Kaum eine Zeiterscheinung ist für junge Generationen so bezeichnend wie die «Fear of Missing Out». FOMO beschreibt die Angst, etwas «noch Besseres» zu verpassen. Sie ist mitunter das Resultat eines 24/7-Informationsflusses, ausgehend von digitalen Medien und sozialen Netzwerken. Durch die ständige Verfügbarkeit von Informationen wird das Gefühl vermittelt, die eigene Situation sei optimierbar – Zufriedenheit wird in einen relativen Kontext gestellt.

Es entsteht der für junge Generationen typische Wunsch nach Unverbindlichkeit. Man legt sich nur ungern fest. Denn es wäre ja möglich, dass man sich mit einer bindenden Entscheidung die Tür zu einer noch besseren Situation selber zuschlägt. FOMO lässt sich in vielen Lebensbereichen beobachten: oftmals im privaten Leben, aber eben auch im beruflichen – so beispielsweise bei der Wahl des Jobs.

Fachspezialisten wissen, dass sie begehrt sind

Ihr Job gefällt Ihnen wahrscheinlich gut, und doch gibt es eine gewisse Wahrscheinlichkeit, dass Sie bei einem anderen Arbeitgeber eine noch bessere Stelle antreten könnten – theoretisch.

FOMO ist des Opportunismus grosser Bruder. Denn was spricht eigentlich dagegen, sich regelmässig interessante Jobangebote auf dem Silbertablett servieren zu lassen? Junge Talente und Fachspezialisten wissen, wie begehrt sie auf dem Arbeitsmarkt sind. Sie können es sich leisten, zwischen den besten Jobangeboten auszuwählen.

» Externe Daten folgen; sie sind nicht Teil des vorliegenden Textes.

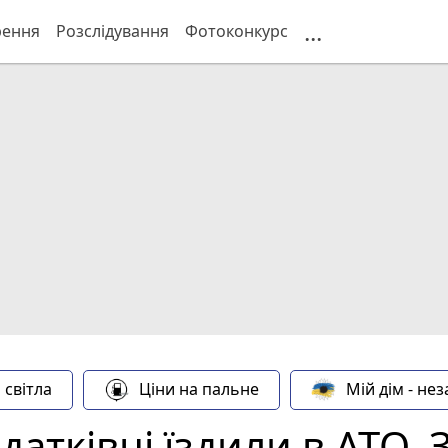
...
рення
Розслідування
Фотоконкурс
 світла
Ціни на пальне
Мій дім - не
атківці їздили в АТО.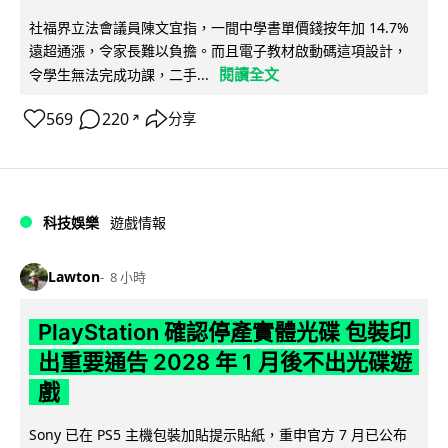
社福界立法會議員陳文宜指，一間中學書單價錢按年加 14.7%
遠超通漲，令家長難以負擔。而且電子教材啟動碼這項設計，
閱讀全文
令學生無法完成功課，二手...
569
220
分享
↗
科技娛樂
遊戲情報
Lawton
8 小時
PlayStation 確認停產實體光碟 包裝印
出重要通告 2028 年 1 月後不出光碟遊
戲
Sony 已在 PS5 主機包裝加貼提示貼紙，重申官方 7 月已公布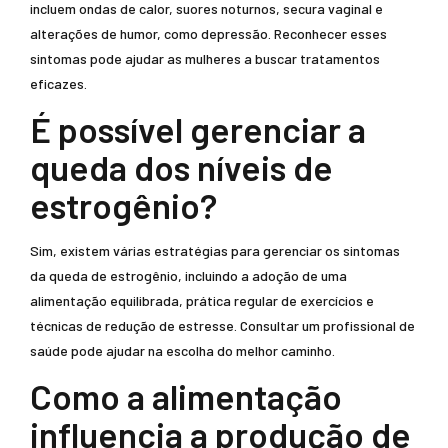
incluem ondas de calor, suores noturnos, secura vaginal e
alterações de humor, como depressão. Reconhecer esses
sintomas pode ajudar as mulheres a buscar tratamentos
eficazes.
É possível gerenciar a
queda dos níveis de
estrogênio?
Sim, existem várias estratégias para gerenciar os sintomas
da queda de estrogênio, incluindo a adoção de uma
alimentação equilibrada, prática regular de exercícios e
técnicas de redução de estresse. Consultar um profissional de
saúde pode ajudar na escolha do melhor caminho.
Como a alimentação
influencia a produção de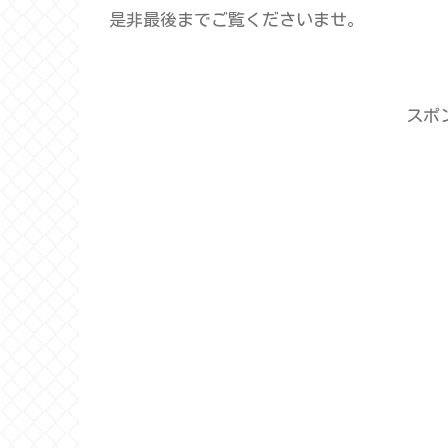
是非最後までご覧くださいませ。
スポ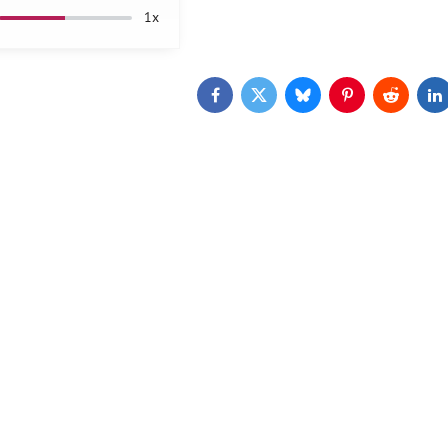
28%
1x
oty pro kluky
Dívčí přechodový kabátek 104-140
Mod
122,
Facebook
Twitter
Bluesky
Pinterest
Reddit
L
Skladem
Skla
Zobrazit
Zobrazit
od 496,8 Kč
500
ČESKÝ VÝROBEK
AK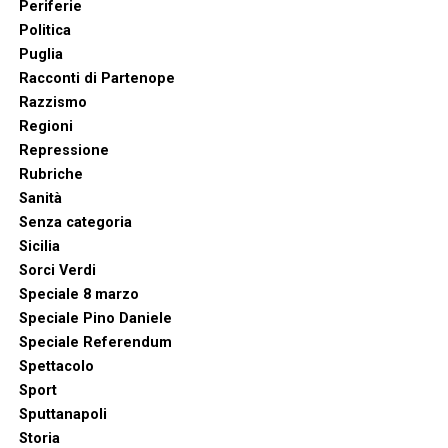
Periferie
Politica
Puglia
Racconti di Partenope
Razzismo
Regioni
Repressione
Rubriche
Sanità
Senza categoria
Sicilia
Sorci Verdi
Speciale 8 marzo
Speciale Pino Daniele
Speciale Referendum
Spettacolo
Sport
Sputtanapoli
Storia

Der Rollentausch im Aktiv-Werden

Dieses Phänomen im Kern zu verstehen ist elementar für erfolgreiches Corporate Recruiting. Denn es bedeutet, dass Sie als HR Professional Ihre Einstellung ändern müssen. Weg vom «eine Stelle ausschreiben» und «Bewerbungen abwarten» hin zu «den Wunschkandidaten persönlich kontaktieren» und «als Unternehmen Interesse signalisieren».

Das eigene Unternehmen wie auch die Vakanz müssen dem Kandidaten in einem guten Licht präsentiert werden, damit dieser als «Passiv-Suchender» ein Interesse – oder eben eine FOMO – entwickelt. Durch diesen Prozess entsteht zwischen Arbeitgeber und Kandidat ein Rollentausch im Aktiv-Werden und Sich-Bewerben. Erfolgreiche HR-Manager gehen soweit, dass sie für die Wunschkandidatin eine massgeschneiderte Stelle schaffen, damit sich diese dem eigenen Unternehmen anschliesst.